I bought a piece of 1.5 inch stiff foam to try to fix a sag in a bed. It didn’t work but having that thick piece of solid foam around has been a life saver.
Need something flat to put a laptop on? Throw it on the foam. Going to be doing something that requires you to be on your knees for a while? Get the foam!
It went from stupid purchase to something I’d gladly replace if it broke.
I’m confused as to why you would need to let your pizza cool before cutting anyway.
because he is cooking frozen pizzas, they are low quality cheeses.
I still have no idea how this would make a difference.
Maybe one of you could explain what happens when you try to cut such a pizza without letting it cool first?

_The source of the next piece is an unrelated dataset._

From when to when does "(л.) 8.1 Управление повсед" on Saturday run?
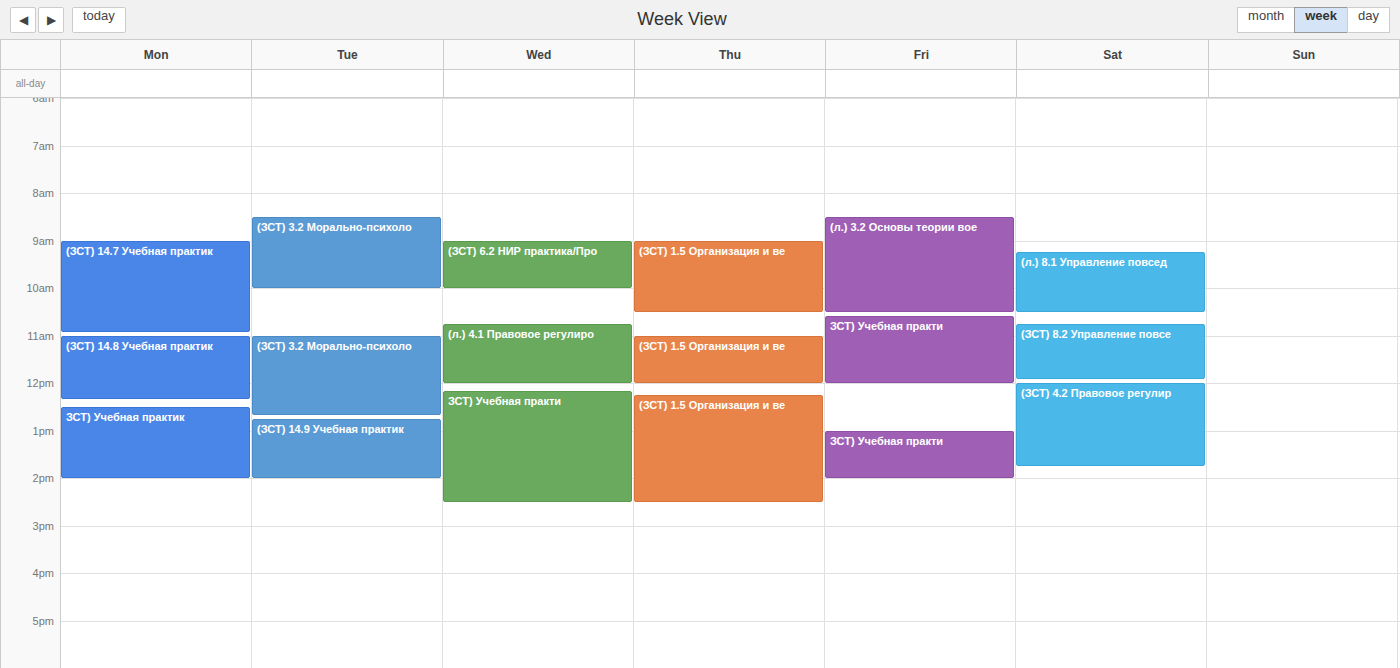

You don’t let it cool completely but for like 5 minutes. The cheese solidifies a bit more once it’s not blistering hot so when you slice the pizza the toppings are less likely to slough off. It keeps the cheese on the slice instead of being dragged with the scissors or slicer. Same idea with lasagna or shepherd’s pie, it holds it shape a bit better instead of spilling apart into a mess when you try to serve it.
Maybe this is an issue for thicker pizzas? With thin pizzas (which is 99% of home pizzas where I live) you just kinda chop straight down rather than drag the knife through.
The “cheese” on frozen pizza usually gets pulled by the pizza cutter if it isn’t cooler a little bit before hand. Might just be from buying target pizza cutters, as a ceramic one I had a decade ago worked like a charm. But I still see it as kitchen sheers with a study base/platform > a good pizza cutter.
Cheap pizza cutters are terrible as they aren’t sharp enough. I just use a normal cheap chef’s knife and cut straight down. I’m wondering if maybe it’s about pizza thickness though as on a thick pizza (which isn’t really a thing here) you’d still drag the toppings a bit cutting down through the thickness?